■ YOUR OBJECTIVE ■
In the listing, rewrite the stretch from the line containing "Consider the image." through the line containing "to the rear", substituting "stationary car" for "parked car" and keeping everything else unchanged.

■ PROVIDED MATERIAL ■
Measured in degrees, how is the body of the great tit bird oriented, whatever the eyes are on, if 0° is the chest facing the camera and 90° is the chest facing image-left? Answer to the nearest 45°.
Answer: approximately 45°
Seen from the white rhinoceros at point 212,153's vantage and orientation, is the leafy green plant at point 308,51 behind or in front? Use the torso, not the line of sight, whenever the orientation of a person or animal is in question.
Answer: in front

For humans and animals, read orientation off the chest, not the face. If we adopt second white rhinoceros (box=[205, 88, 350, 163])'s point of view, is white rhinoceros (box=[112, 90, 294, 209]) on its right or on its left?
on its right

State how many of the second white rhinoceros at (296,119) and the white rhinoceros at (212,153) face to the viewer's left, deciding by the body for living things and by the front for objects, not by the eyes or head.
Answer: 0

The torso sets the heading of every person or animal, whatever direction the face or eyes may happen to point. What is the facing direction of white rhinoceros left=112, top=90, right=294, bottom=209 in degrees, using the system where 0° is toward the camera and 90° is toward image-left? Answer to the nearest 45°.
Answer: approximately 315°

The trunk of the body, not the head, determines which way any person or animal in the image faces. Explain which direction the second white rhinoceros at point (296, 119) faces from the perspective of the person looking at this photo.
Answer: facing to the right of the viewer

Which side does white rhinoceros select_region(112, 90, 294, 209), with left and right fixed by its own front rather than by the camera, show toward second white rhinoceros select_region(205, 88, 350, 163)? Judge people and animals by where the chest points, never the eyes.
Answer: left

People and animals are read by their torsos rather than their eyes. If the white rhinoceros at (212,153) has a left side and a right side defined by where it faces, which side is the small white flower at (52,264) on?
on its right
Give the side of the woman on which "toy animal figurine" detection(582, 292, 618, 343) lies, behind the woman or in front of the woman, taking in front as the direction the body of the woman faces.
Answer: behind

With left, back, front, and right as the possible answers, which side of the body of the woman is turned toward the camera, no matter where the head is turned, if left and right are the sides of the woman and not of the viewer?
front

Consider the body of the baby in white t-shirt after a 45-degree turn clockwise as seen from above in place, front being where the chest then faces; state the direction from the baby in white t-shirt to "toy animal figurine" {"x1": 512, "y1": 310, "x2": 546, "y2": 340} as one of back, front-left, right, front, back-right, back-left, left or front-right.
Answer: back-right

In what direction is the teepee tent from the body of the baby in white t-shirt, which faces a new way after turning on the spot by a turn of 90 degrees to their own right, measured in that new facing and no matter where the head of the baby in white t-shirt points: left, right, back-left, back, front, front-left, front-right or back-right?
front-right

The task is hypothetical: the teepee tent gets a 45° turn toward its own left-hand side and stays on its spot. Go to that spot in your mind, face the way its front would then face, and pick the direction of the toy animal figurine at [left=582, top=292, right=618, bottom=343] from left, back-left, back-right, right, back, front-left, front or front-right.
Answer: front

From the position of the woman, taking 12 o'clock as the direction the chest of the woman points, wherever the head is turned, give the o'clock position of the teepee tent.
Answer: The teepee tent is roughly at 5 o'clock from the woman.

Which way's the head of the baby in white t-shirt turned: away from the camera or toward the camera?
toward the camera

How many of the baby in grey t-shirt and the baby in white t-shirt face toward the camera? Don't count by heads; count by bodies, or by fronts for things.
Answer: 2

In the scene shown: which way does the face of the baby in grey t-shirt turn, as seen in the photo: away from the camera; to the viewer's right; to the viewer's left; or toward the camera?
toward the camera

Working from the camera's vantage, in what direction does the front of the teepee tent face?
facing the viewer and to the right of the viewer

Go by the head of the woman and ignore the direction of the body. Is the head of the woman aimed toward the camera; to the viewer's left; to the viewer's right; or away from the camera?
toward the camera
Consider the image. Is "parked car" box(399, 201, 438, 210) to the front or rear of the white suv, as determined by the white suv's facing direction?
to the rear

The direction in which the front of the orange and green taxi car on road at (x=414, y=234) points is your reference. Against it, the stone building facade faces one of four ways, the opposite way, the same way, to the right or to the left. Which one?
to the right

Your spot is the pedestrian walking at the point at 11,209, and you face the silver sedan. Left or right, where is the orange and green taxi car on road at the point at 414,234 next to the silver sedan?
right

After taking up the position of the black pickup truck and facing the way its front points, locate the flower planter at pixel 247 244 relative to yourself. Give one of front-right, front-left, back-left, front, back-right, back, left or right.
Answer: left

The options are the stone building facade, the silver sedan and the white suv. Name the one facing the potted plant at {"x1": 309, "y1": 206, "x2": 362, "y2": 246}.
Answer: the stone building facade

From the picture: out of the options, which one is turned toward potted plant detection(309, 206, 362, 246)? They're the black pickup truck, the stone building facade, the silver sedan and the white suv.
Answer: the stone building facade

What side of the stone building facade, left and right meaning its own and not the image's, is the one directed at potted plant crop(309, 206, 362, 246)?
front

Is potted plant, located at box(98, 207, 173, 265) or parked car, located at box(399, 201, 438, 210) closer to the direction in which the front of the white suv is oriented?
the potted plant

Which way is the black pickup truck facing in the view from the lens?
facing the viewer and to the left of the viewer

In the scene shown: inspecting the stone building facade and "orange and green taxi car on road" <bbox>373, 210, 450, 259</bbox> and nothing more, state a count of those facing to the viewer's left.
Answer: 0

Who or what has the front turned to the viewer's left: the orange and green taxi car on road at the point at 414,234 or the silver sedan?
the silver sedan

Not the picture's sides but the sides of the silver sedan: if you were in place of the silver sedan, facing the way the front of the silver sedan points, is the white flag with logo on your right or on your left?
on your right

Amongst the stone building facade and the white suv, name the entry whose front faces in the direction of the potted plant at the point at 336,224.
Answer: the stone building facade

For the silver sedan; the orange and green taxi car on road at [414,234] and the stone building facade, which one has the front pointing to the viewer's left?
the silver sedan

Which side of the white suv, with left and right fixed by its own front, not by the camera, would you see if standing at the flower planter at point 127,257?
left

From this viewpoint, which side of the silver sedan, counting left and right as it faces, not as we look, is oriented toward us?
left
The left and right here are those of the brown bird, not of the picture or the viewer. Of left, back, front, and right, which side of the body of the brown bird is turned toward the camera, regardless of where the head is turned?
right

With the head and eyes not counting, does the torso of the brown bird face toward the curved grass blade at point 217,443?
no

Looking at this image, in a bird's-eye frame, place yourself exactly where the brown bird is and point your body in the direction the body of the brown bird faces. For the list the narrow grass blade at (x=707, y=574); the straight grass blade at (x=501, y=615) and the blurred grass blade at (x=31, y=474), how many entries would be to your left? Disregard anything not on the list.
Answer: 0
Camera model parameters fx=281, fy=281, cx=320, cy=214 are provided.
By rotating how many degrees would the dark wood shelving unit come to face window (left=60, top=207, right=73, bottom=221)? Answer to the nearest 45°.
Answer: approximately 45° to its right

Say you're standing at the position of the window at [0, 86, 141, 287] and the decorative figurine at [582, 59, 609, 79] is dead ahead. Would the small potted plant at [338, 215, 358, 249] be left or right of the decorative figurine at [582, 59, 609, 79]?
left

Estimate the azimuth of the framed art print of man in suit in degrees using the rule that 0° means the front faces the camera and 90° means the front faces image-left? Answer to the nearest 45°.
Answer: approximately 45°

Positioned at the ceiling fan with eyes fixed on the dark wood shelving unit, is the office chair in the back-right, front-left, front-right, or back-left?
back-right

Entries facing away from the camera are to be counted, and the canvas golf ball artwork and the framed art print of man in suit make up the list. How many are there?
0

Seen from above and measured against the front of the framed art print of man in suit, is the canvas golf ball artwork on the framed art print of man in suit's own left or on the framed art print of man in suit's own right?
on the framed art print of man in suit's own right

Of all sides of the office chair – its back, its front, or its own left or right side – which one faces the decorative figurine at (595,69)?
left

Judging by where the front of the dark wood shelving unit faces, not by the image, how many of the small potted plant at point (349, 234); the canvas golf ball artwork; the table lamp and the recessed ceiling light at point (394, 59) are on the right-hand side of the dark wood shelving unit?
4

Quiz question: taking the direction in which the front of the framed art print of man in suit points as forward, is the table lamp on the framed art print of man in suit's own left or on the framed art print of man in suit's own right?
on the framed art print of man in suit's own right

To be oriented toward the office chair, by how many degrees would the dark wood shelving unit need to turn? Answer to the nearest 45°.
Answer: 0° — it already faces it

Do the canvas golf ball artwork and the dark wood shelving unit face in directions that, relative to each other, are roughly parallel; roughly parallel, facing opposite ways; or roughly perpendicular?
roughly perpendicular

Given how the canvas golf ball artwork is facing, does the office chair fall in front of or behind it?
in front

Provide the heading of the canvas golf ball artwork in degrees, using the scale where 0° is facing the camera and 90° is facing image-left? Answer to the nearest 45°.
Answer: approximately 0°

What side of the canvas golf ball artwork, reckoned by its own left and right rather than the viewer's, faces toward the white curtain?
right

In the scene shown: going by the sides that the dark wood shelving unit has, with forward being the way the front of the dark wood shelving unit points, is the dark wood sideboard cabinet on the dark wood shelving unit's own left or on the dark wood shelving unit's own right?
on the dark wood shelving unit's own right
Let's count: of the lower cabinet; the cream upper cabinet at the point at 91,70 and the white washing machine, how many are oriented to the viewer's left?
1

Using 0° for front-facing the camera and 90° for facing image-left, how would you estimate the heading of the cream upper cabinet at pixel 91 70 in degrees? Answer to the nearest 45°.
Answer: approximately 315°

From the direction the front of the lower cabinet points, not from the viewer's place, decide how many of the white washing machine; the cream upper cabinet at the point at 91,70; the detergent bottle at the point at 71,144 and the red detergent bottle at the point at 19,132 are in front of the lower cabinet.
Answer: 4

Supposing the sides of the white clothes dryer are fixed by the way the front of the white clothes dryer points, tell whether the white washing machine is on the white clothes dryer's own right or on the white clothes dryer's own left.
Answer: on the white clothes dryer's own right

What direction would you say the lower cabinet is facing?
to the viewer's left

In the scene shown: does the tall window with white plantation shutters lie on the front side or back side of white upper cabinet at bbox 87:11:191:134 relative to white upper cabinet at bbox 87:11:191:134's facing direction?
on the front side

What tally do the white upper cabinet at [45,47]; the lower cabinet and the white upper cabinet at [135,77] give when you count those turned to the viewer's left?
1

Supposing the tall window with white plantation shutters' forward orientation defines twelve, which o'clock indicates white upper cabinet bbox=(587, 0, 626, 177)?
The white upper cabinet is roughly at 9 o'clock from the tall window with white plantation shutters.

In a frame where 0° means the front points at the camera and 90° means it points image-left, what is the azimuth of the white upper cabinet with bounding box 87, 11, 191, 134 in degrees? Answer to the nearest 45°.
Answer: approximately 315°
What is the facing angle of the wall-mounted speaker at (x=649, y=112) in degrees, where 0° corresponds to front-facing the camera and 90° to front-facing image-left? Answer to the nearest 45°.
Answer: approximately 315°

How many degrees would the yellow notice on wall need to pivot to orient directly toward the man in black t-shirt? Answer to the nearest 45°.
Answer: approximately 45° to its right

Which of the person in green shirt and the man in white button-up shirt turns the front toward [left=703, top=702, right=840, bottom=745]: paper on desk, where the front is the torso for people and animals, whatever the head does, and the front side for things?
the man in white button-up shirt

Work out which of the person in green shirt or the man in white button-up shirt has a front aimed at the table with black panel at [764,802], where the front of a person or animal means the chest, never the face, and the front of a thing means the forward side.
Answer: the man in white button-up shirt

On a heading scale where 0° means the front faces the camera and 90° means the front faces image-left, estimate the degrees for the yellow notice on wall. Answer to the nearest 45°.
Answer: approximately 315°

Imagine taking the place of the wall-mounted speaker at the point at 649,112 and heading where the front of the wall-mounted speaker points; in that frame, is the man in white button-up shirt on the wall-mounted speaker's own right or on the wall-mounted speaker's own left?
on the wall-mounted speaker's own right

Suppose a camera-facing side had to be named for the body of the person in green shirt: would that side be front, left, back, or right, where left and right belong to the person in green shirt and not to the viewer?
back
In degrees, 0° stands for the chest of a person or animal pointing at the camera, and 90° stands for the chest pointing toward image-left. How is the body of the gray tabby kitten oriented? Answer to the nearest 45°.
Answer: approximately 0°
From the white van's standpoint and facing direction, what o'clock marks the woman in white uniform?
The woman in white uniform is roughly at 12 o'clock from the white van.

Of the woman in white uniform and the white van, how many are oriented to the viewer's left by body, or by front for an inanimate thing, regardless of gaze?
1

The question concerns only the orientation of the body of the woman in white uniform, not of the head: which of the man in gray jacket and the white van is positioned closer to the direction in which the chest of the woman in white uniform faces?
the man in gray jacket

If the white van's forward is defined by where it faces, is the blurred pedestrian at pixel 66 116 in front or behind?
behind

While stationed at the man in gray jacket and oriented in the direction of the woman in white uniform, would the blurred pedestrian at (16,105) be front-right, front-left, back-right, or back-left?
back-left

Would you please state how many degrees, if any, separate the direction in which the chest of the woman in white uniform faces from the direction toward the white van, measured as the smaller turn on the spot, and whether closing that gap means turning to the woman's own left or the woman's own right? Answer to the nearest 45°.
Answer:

■ RESPONSE AREA ■
Consider the image. Is "stationary car" box(399, 201, 438, 210) to the front or rear of the white suv, as determined by the white suv's facing direction?
to the rear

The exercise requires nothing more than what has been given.